SHANGHAI (Interfax-China) -- China raised domestic factory-gate prices for natural gas destined for industrial (except for producing fertilizers) and transportation use by RMB 0.4 ($0.054) per cubic metre and allowed for corresponding adjustments to be made to retail prices on Saturday, industry insiders told Interfax today.
The latest price hike is much more significant than the country's previous hike, which occurred in late 2005 and brought prices for natural gas for industrial and civil use up by RMB 0.05 to RMB 0.15 ($0.007 to $0.020) per cubic metre, and gas destined for fertilizer production up by RMB 0.05 to RMB 0.1 ($0.007 to $0.013) per cubic metre.
The National Development and Reform Commission (NDRC) has not yet released an official or detailed public announcement on the price rise on its Web site.
The factory-gate price hike will have a varying effect on retail prices across the country as local price monitoring bureaus are allowed to adjust retail prices to some extent in order to make such prices better reflect local conditions, an official with Jiangsu's provincial-level price monitoring bureau explained. In Jiangsu, the retail price for natural gas intended for industrial use was raised by RMB 0.45 ($0.061) per cubic metre to RMB 2.1 ($0.283) to RMB 2.5 ($0.337) across the province, representing an increase of over 20%.
In comparison, retail prices for natural gas destined for industrial use in the southwestern municipality of Chongqing were raised by RMB 0.424 ($0.057) to RMB 1.667 ($0.225) per cubic metre, and prices in the neighbouring city of Chengdu in Sichuan Province rose by RMB 0.43 (40.058) per cubic metre to reach RMB 1.66 ($0.224). At the same time, natural gas-fuelled automobiles in central Hubei Province will need to pay RMB 3.35 ($0.452) per cubic metre, according to a report by the state-run China Securities Journal.
The new prices will not be applied in Guangdong Province however, as it sources almost all of its gas from domestic gas liquefaction plants or through the Guangdong Dapeng liquefied natural gas (LNG) terminal.
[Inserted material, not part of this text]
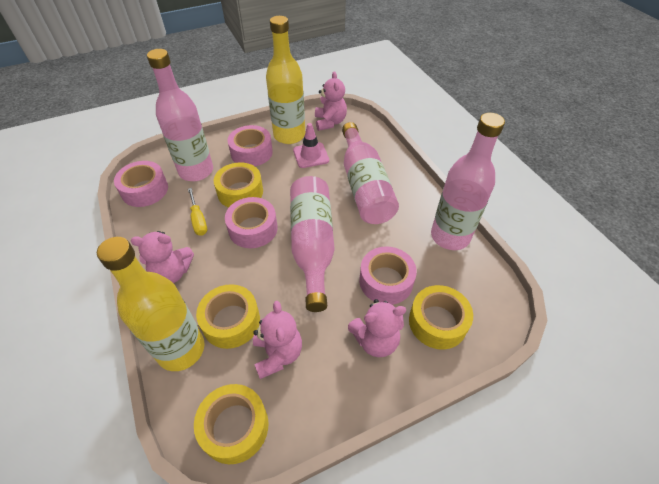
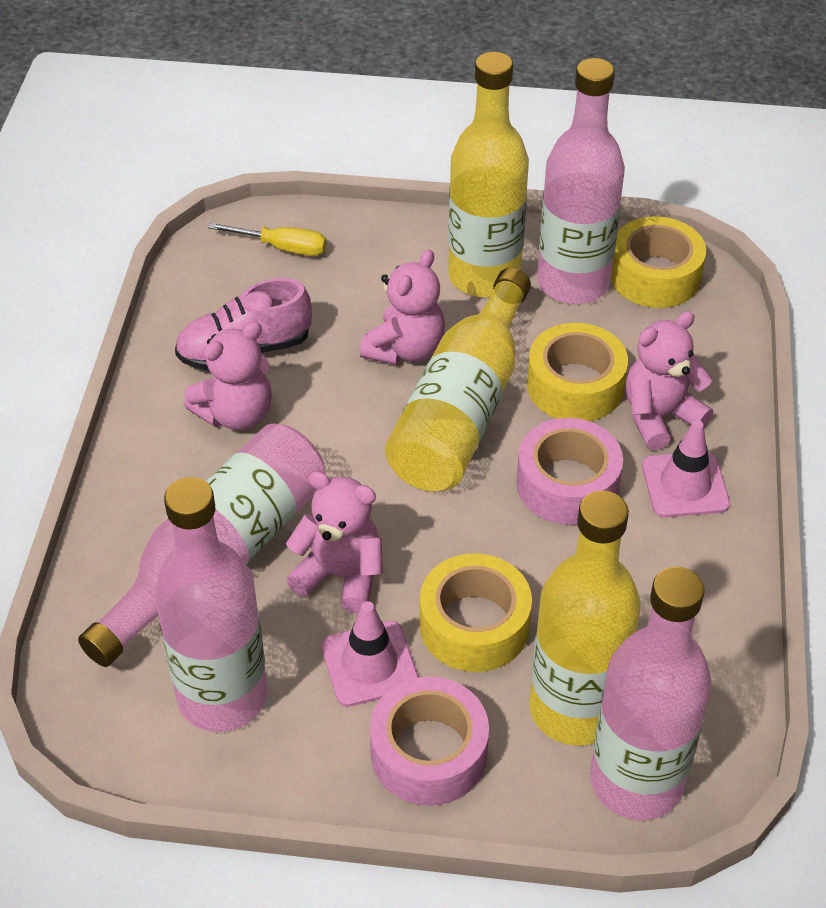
pink shoe: none = 0 -> [175,278,312,371] = 1
pink tape: [114,161,168,207] [225,197,278,248] [228,125,273,166] [359,246,417,305] = 4 -> [370,676,489,806] [516,418,623,525] = 2
pink traffic cone: [293,123,329,168] = 1 -> [321,601,419,707] [642,420,730,517] = 2
yellow bottle: [97,237,204,371] [266,16,305,144] = 2 -> [385,268,531,491] [448,52,529,297] [529,491,641,746] = 3
yellow tape: [194,384,268,464] [196,284,260,349] [214,163,263,208] [409,285,473,350] = 4 -> [420,553,532,672] [527,323,628,421] [611,217,706,308] = 3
The Dapeng terminal, the country's first and only operational LNG terminal, had received around 3 million tonnes of LNG by October after commencing operations in late 2006.
"The price hike does not apply to LNG, so it will not affect Guangdong Province at all," Helen Liang, a senior gas analyst with Guangdong Oil & Gas Association, said
The official with Jiangsu's price monitoring bureau believes that the new prices will not have a big impact on city-based gas distributors as the prices they will need to pay for gas, often referred to as factory-gate prices or ex-factory prices, have been brought up together.
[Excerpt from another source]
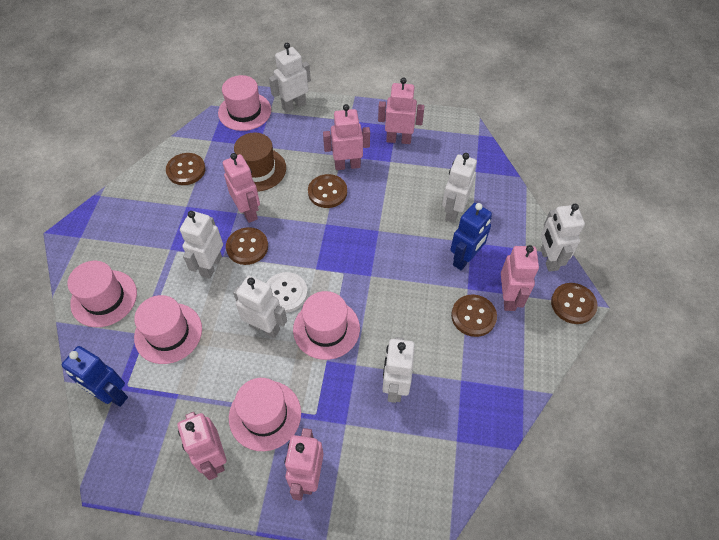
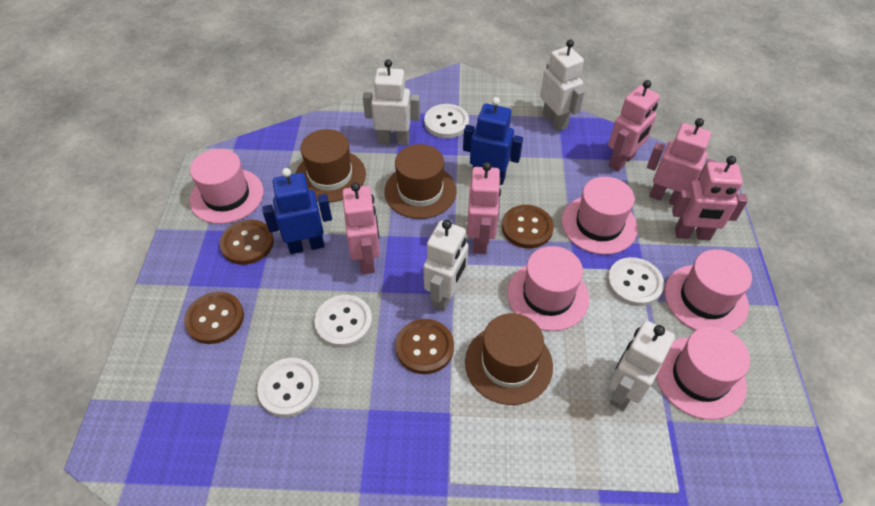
brown button: [166,153,206,185] [226,227,268,265] [308,174,347,208] [451,294,497,337] [551,283,598,324] = 5 -> [184,292,244,344] [219,219,274,265] [395,319,454,374] [502,205,554,248] = 4
brown hat: [234,133,286,192] = 1 -> [295,129,366,202] [384,144,457,219] [465,313,553,405] = 3
pink robot: [177,412,227,480] [223,153,260,223] [285,428,324,501] [323,104,370,170] [378,77,424,144] [501,245,539,311] = 6 -> [342,182,380,274] [467,162,501,254] [608,80,660,172] [647,118,716,205] [672,156,748,240] = 5
white button: [266,272,308,313] = 1 -> [257,358,320,417] [314,295,372,348] [424,104,469,138] [607,257,664,306] = 4
white robot: [180,211,223,279] [233,276,287,338] [269,43,311,113] [382,337,415,403] [442,153,477,223] [540,204,585,272] = 6 -> [363,59,420,145] [423,220,469,311] [540,40,584,131] [609,321,675,411] = 4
"Only upstream producers will benefit from the price rise," the official said.
The NDRC had announced its intention to raise natural gas prices late last month, when it raised national retail prices for gasoline, diesel and kerosene. In a notice, the commission said that ex-factory prices for natural gas destined for industrial use (except for producing fertilizer) or as an automotive fuel would also be raised in the near future in order to bring gas prices in line with other alternative energy sources and curb excessive consumption.
China is facing significant gas shortages due to limited domestic production and soaring demand that has been supported to some extent by artificially low domestic gas prices. The gas shortfall is particularly severe in regards to gas for civilian use, as gas retailers are more willing to sell larger volumes of gas to the industrial sector.
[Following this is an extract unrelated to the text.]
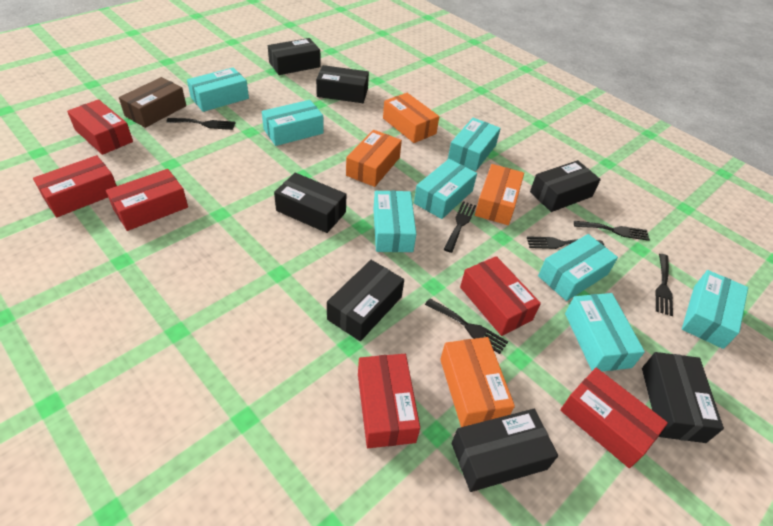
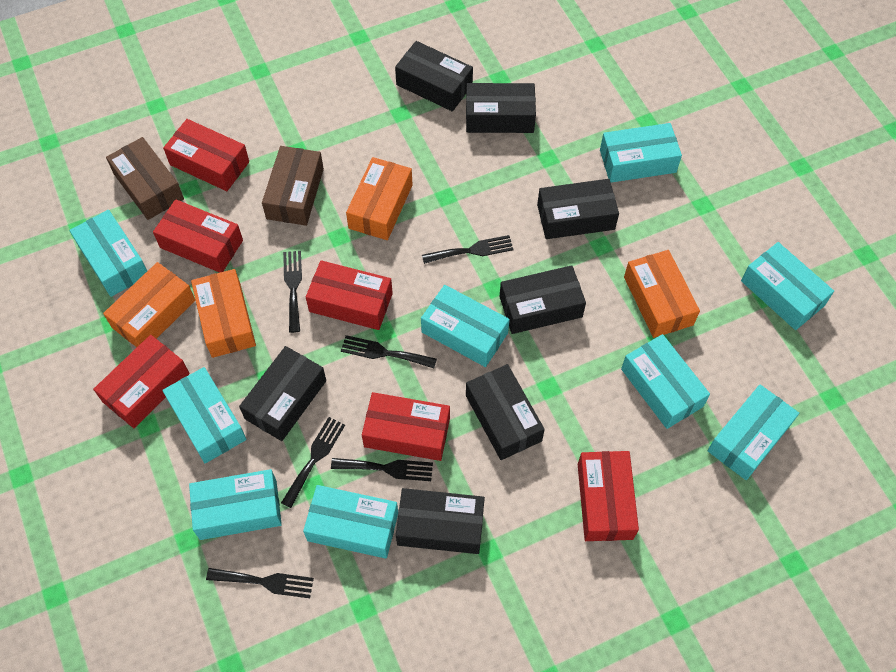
brown box: [119,77,186,128] = 1 -> [106,137,184,220] [262,146,324,226] = 2
turquoise box: [187,67,249,112] [262,100,324,146] [373,191,416,252] [414,159,477,219] [448,118,501,171] [538,234,618,301] [565,293,645,371] [682,270,748,349] = 8 -> [70,210,147,297] [162,367,246,463] [189,469,282,540] [303,485,398,559] [421,285,510,367] [600,123,682,183] [621,334,710,429] [707,385,799,480] [741,242,834,330] = 9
At present, natural gas is sold in the country at an average retail price of $5 to $6 per million British thermal units (MBtu), while prices on the international market stand at $8 to $10 MBtu.
A recent research report compiled by China International Capital Corp. (CICC), a leading domestic investment bank, said that the country's major gas producers, including the three state-owned energy giants as well as local companies with large stakes in the gas production sector, would probably see their revenues jump next year because of the gas price hike.
PetroChina [NYSE:PTR], which occupies around 73.8% of all gas sales in the Chinese market, will be able to maintain double-digit growth in gas output over the next 10 years, and its pipeline operations are also likely benefit from rising demand for the cleaner fuel, according to the report.
For Sinopec [NYSE:SHI], the country's second largest oil and gas producer, the Taiwanese brokerage firm Capital Group has forecast that an 8% increase in gas prices will bring an additional RMB 600 million ($80.97 million) in net profit for the company next year. According to a report from the group, revenue from gas production as a proportion of the company's entire exploration and production sector will rise to 10% in 2010 from the 3.6% it recorded in 2006.
Construction officially commenced on Sinopec's major gas pipeline between its Puguang gasfield in Sichuan Province and the financial hub of Shanghai in September. With a total investment of RMB 62.7 billion ($8.28 billion), the 1,700-metre pipeline is to be completed by the end of 2010 and have an initial annual transmission capacity of 12 billion cubic metres.